■ SOURCE EXTRACT

┄┄┄┄┄┄

• A(H1N1) pandemic;
  • China;
  • influenza;
  • mortality;
  • negative binomial model;
  • regional variation


Laboratory-confirmed deaths grossly underestimate influenza mortality burden, so that reliable burden estimates are derived from indirect statistical studies, which are scarce in low- and middle-income settings.


Here, we used statistical excess mortality models to estimate the burden of seasonal and pandemic influenza in China.


We modeled data from a nationally representative population-based death registration system, combined with influenza virological surveillance data, to estimate influenza-associated excess mortality for the 2004–2005 through 2009–2010 seasons, by age and region.

┄┄┄┄┄┄

■ DATA RECORDS
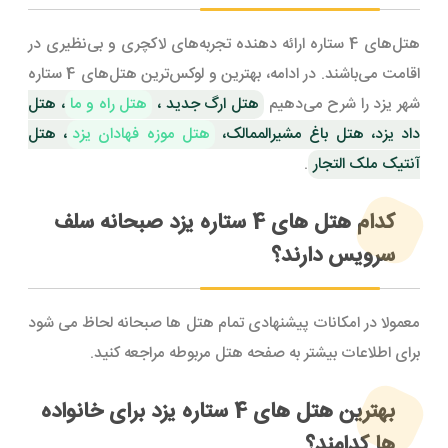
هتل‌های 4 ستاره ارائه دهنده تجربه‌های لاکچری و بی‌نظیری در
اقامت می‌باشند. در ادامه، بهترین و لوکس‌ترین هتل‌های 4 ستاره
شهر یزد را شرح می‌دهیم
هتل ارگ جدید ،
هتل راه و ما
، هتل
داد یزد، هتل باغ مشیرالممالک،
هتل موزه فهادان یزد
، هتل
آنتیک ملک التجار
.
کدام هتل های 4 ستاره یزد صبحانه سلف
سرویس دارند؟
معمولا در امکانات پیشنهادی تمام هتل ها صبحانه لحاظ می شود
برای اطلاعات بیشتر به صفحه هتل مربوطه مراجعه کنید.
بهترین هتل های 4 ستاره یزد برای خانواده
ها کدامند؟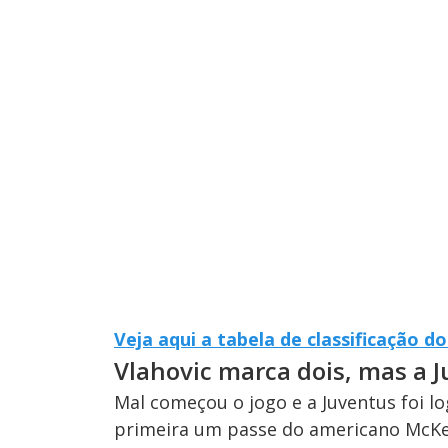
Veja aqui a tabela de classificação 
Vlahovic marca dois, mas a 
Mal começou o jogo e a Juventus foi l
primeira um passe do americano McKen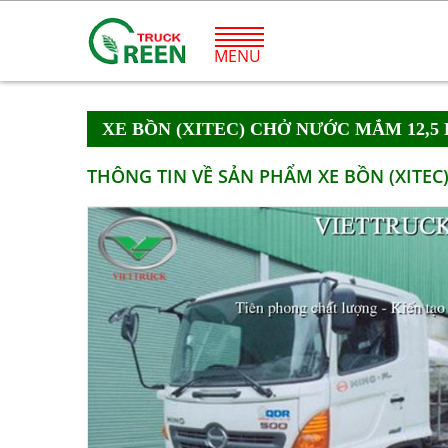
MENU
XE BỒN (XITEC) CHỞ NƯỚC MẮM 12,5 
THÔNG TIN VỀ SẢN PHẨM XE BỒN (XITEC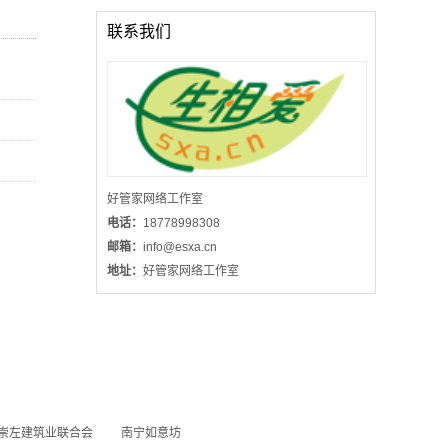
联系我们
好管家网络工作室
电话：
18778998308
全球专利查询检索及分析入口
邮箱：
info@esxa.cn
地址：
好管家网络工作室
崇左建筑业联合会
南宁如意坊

┄┄┄┄┄┄

■ TASK DIRECTIONS
Continue the passage on influenza deaths in China, starting after its last sentence.

■ REPLY TO THE EXERCISE
The A(H1N1) pandemic was associated with 11·4–12·1 excess respiratory and circulatory (R&C) deaths per 100 000 population in rural sites of northern and southern China during 2009–2010; these rates were 2·2–2·8 times higher than those of urban sites (< 0·01). Influenza B accounted for a larger proportion of deaths than pandemic A(H1N1) in 2009–2010 in some regions. Nationally, we attribute 126 200 (95% CI, 61 000–248 400) excess R&C deaths (rate of 9·4/100 000) and 2 323 000 (1 166 000–4 533 000) years of life lost (YLL) to the first year of A(H1N1)pdm circulation.


The A(H1N1) pandemic posed a mortality and YLL burden comparable to that of interpandemic influenza in China. Our high burden estimates in rural areas highlight the need to enhance epidemiological surveillance and healthcare services, in underdeveloped and remote areas.